Roughly 250 million years ago, Earth’s land masses lay together in one supercontinent known as Pangea. Surrounded by a single ocean, known as Panthalassa, it saw the rise of the dinosaurs.
Pangea was roughly shaped like Pac-Man, with land reaching to both north and south poles and a chunk biting into the middle that contained the Tethys Sea, explains Paul Olsen, a paleontologist at Columbia University. Over the millions of years of its existence, this supercontinent saw the flourishing of biodiversity, bookended by two mass extinctions, he adds.
“During the time of Pangea, you really see this replacement of a kind of archaic land and marine fauna by one that looks much more modern,” says Olsen. “By the end of Pangea, you basically have all the major groups of organisms around.”
Mammals and dinosaurs arrived on the scene during the time of Pangea. Pterosaurs took to the skies, while ichthyosaurs flourished in the oceans. Pangea’s flora may not have been to alien to us in some ways, as it was dominated by species such as conifers, ferns and horsetails, Olsen continues. Flowering plants, however, if present, were very rare.
Though land animals could theoretically walk from one end of this giant landmass to another, Pangea’s geography and variable climate largely dictated where different species and groups dwelled, research shows.
Jessica Whiteside, a professor of geological sciences at San Diego State University, explains that biodiversity was flipped in Pangea compared to today’s world. In our times, the tropics are the hotspot of diversity and polar regions are comparatively sparse, but during Pangean times, the highest diversity was found in the higher latitudes.
“The most interesting thing is that even though you have a supercontinent, you don’t have the same lifeforms living all over the place,” says Whiteside. “They’re actually very well restricted in these climate envelopes, or climate bands.”
In the Late Triassic for instance, Pangea experienced inordinately high CO2 levels, reaching up to six times higher than today’s current levels. Droughts and wildfires likely ravaged the tropical regions, directly impacting biodiversity in those areas. As a result, these regions were dominated by relatives of crocodiles that didn’t require a reliable source of food.
“In the Pangean world, the tropics had no herbivorous dinosaurs, and only very small carnivorous dinosaurs, and the system was ruled by other reptiles,” Whiteside continues.
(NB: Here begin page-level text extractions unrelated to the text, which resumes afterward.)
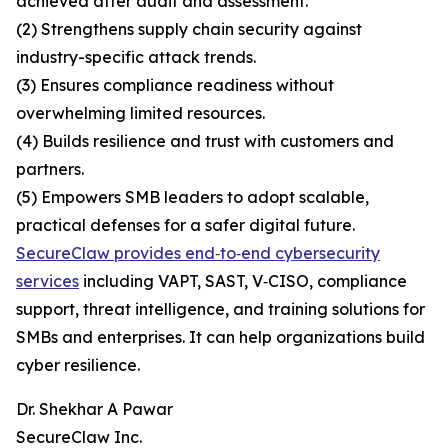
achieved after audit and assessment.
(2) Strengthens supply chain security against
industry-specific attack trends.
(3) Ensures compliance readiness without
overwhelming limited resources.
(4) Builds resilience and trust with customers and
partners.
(5) Empowers SMB leaders to adopt scalable,
practical defenses for a safer digital future.
SecureClaw provides end‑to‑end cybersecurity
services
including VAPT, SAST, V‑CISO, compliance
support, threat intelligence, and training solutions for
SMBs and enterprises. It can help organizations build
cyber resilience.
Dr. Shekhar A Pawar
SecureClaw Inc.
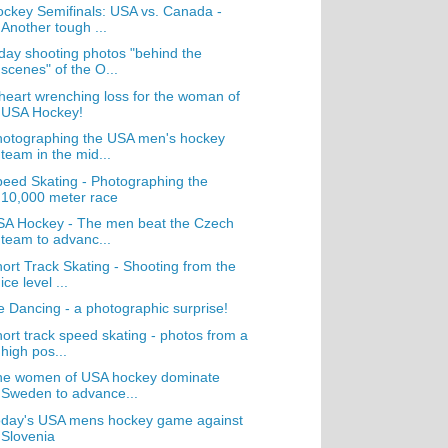
ckey Semifinals: USA vs. Canada -
Another tough ...
day shooting photos "behind the
scenes" of the O...
heart wrenching loss for the woman of
USA Hockey!
hotographing the USA men's hockey
team in the mid...
eed Skating - Photographing the
10,000 meter race
SA Hockey - The men beat the Czech
team to advanc...
ort Track Skating - Shooting from the
ice level ...
e Dancing - a photographic surprise!
ort track speed skating - photos from a
high pos...
he women of USA hockey dominate
Sweden to advance...
oday's USA mens hockey game against
Slovenia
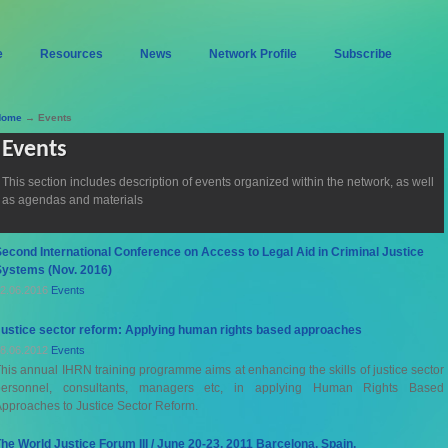
e
Resources
News
Network Profile
Subscribe
Home
→ Events
Events
This section includes description of events organized within the network, as well
as agendas and materials
econd International Conference on Access to Legal Aid in Criminal Justice
Systems (Nov. 2016)
2.06.2016
Events
Justice sector reform: Applying human rights based approaches
8.06.2012
Events
his annual IHRN training programme aims at enhancing the skills of justice sector
personnel, consultants, managers etc, in applying Human Rights Based
pproaches to Justice Sector Reform.
he World Justice Forum III / June 20-23, 2011 Barcelona, Spain.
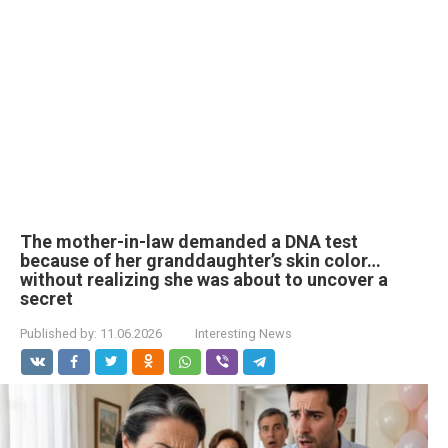
The mother-in-law demanded a DNA test
because of her granddaughter’s skin color…
without realizing she was about to uncover a
secret
Published by:
11.06.2026
Interesting News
Those small carnivorous dinosaurs included species such as Coelophysis.
“There was very low diversity in the tropics and this is important for the rise of dinosaurs,” Whiteside explains. “The Triassic was rampant with wildfires, droughts, and rainy seasons, and these low latitudes just couldn’t sustain lush vegetation for large herbivorous dinosaurs to exist.”
Though CO2 in Pangea at this time was high, creating extreme weather conditions and an absence of ice sheets, there was still seasonal freezing of lakes in the high latitudes, Whiteside explains. “Pangea supported seasonal freezing lakes and that’s intricately tied to the rise of large herbivorous dinosaurs.”
Researchers believe that one possible reason why dinosaurs came to dominate the world after the end Triassic extinction event — which wiped out much of life on Earth – was due to their adaptation to the cold. Possibly originating in higher southern latitudes by 232 million years ago, it is believed they reached the far North of Pangea before 220 million years ago — meaning dinosaurs adapted to harsh conditions when massive volcanic activity caused cold spells in the late Triassic.
“Dinosaurs actually had hair-like feathers at some point in their life stage and that allowed for them to survive these cold snaps,” Whiteside says. “Whereas crocodile-like creatures well, basically had no insulation, so they died off.”
Read More: Did All Dinosaurs Have Feathers?
Pangea’s break up began around 195 million years ago in the early Jurassic period. Eventually, this split formed the continents we know today. Much remains to be learned about life on the supercontinent, particularly from the high Arctic and Antarctic regions, according to researchers.
Whiteside says that understanding the development and demise of life on Pangea throughout its existence is of interest not only for natural history, but for Earth’s changing climate today.
“Pangea is one of these time intervals that speaks directly to modern and future warming and how life plays out,” she concludes. “It is a past natural experiment that serves as a partial analogue to future climate change.”